» **Required action**: Retype the records below exactly as given, but only from the first line through the line with "left back paw: (144, 391)", and without the pictures.

» **Data in this exercise**:
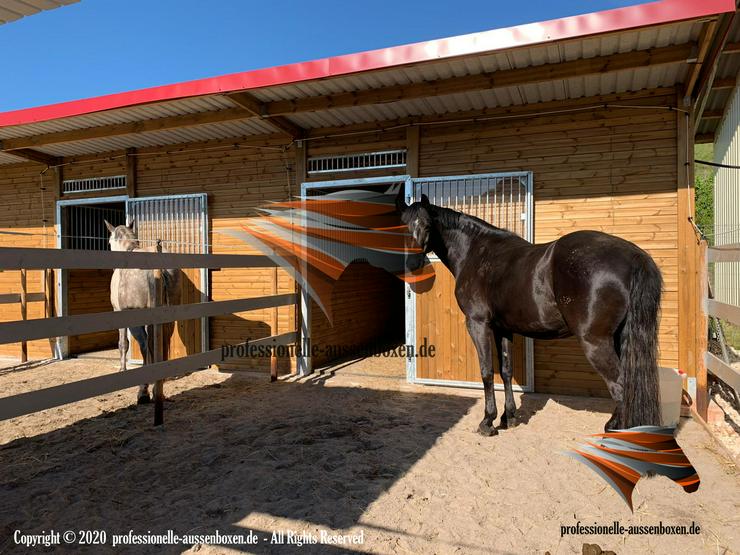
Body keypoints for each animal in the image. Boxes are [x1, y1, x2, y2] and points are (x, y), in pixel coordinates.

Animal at [104, 218, 181, 404]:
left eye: (109, 242)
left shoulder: (120, 313)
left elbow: (124, 344)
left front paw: (123, 369)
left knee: (146, 345)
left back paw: (144, 391)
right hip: (169, 319)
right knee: (162, 342)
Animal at [398, 193, 664, 436]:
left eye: (427, 225)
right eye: (401, 227)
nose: (411, 265)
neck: (476, 252)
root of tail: (633, 256)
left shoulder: (478, 324)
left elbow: (486, 372)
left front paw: (488, 422)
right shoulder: (503, 328)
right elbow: (506, 370)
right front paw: (509, 417)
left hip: (595, 341)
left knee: (620, 387)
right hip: (618, 337)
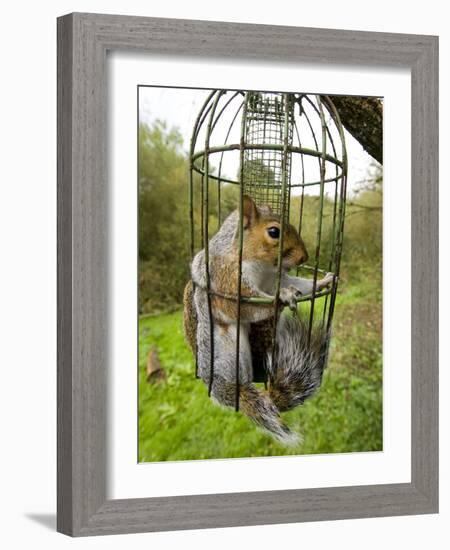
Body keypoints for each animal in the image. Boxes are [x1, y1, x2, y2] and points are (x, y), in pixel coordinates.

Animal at [183, 196, 334, 446]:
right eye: (274, 231)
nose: (304, 257)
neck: (261, 264)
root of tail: (218, 384)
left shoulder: (275, 278)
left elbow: (297, 283)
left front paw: (323, 282)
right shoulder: (227, 279)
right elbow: (247, 306)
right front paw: (283, 297)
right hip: (230, 352)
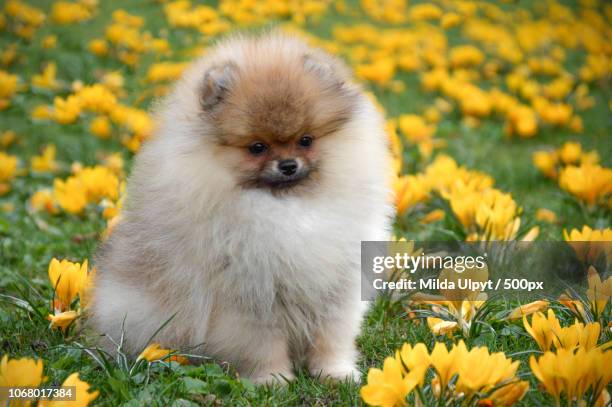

» **Answer space**:
Body keypoints for each animal in the image. Boxes are [x1, y1, x2, y2] and points are (x, y), in pixel coordinates.

Animal at [104, 218, 181, 404]:
left eye: (109, 242)
left shoulder: (120, 313)
left elbow: (124, 344)
left front paw: (123, 369)
left knee: (146, 345)
left back paw: (144, 391)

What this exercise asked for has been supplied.